Warga biasa yang ingin berpartisipasi lewat tulisan

Selanjutnya

Tutup

Cerita Pemilih

Islam Intoleran vs Islam Toleran di Pilkada DKI Jakarta 2017

29 Maret 2017   10:49 Diperbarui: 29 Maret 2017   10:57 870
+
Laporkan Konten
Laporkan Akun
Kompasiana adalah platform blog. Konten ini menjadi tanggung jawab bloger dan tidak mewakili pandangan redaksi Kompas.
Lihat foto
Cerita Pemilih. Sumber ilustrasi: KOMPAS.com/GARRY LOTULUNG

Sungguh miris melihat perkembangan umat Islam di Pilkada DKI Jakarta 2017 ini. Umat Islam seakan terbelah menjadi 2 kelompok.

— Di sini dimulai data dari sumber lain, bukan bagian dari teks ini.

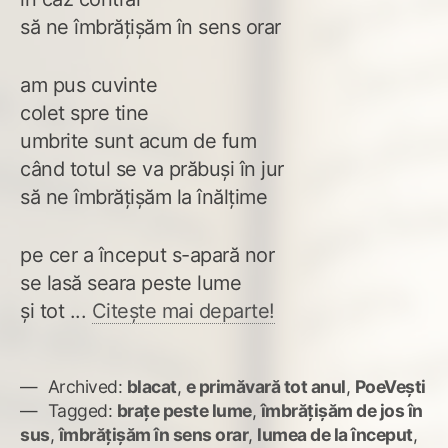
să ne îmbrățișăm în sens orar
am pus cuvinte
colet spre tine
umbrite sunt acum de fum
când totul se va prăbuși în jur
să ne îmbrățișăm la înălțime
pe cer a început s-apară nor
se lasă seara peste lume
și tot ...
Citește mai departe!
Archived:
blacat
,
e primăvară tot anul
,
PoeVești
Tagged:
brațe peste lume
,
îmbrățișăm de jos în
sus
,
îmbrățișăm în sens orar
,
lumea de la început
,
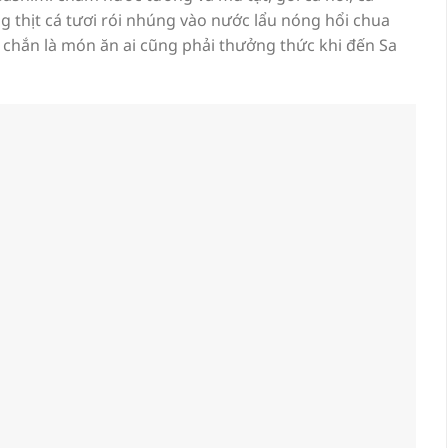
g thịt cá tươi rói nhúng vào nước lẩu nóng hổi chua
c chắn là món ăn ai cũng phải thưởng thức khi đến Sa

Kelompok pertama, sebagian masyarakat menyebutnya sebagai kelompok Islam Intoleran, ada juga yang menyebutnya sebagai kelompok Islam Radikal.

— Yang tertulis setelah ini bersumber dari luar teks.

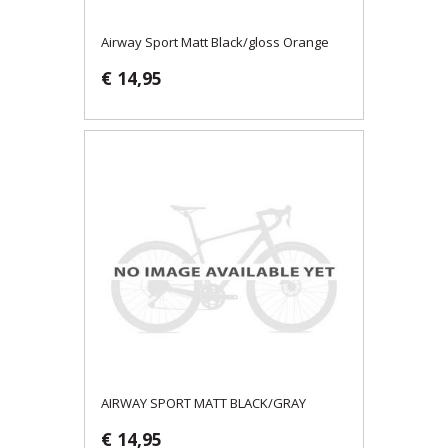
Airway Sport Matt Black/gloss Orange
€ 14,95
AIRWAY SPORT MATT BLACK/GRAY
€ 14,95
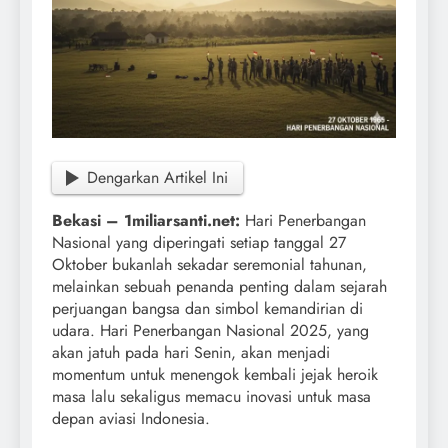
Dengarkan Artikel Ini
Bekasi – 1miliarsanti.net:
Hari Penerbangan
Nasional yang diperingati setiap tanggal 27
Oktober bukanlah sekadar seremonial tahunan,
melainkan sebuah penanda penting dalam sejarah
perjuangan bangsa dan simbol kemandirian di
udara. Hari Penerbangan Nasional 2025, yang
akan jatuh pada hari Senin, akan menjadi
momentum untuk menengok kembali jejak heroik
masa lalu sekaligus memacu inovasi untuk masa
depan aviasi Indonesia.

Kelompok ini seakan adalah kelompok pemilik surga yang sangat yakin saat meninggal akan masuk surga. Mereka menganggap diluar kelompok mereka adalah penghuni neraka.  Orang yang berbeda agama dengan mereka, akan  mereka katai dengan sebutan kafir. Yang  sama-sama muslim pun jika berbeda pandangan politik dengan mereka akan disebut sebagai kaum munafik yang jenazahnya tidak boleh disholatkan.  Tidak hanya itu, ulama ataupun ustadz yang berbeda pandangan dengan mereka, tak segan-segan  dikatai sebagai ulama/ustadz sesat atau juga ulama/ustadz bayaran.  Bahasa yang digunakan cenderung provokatif.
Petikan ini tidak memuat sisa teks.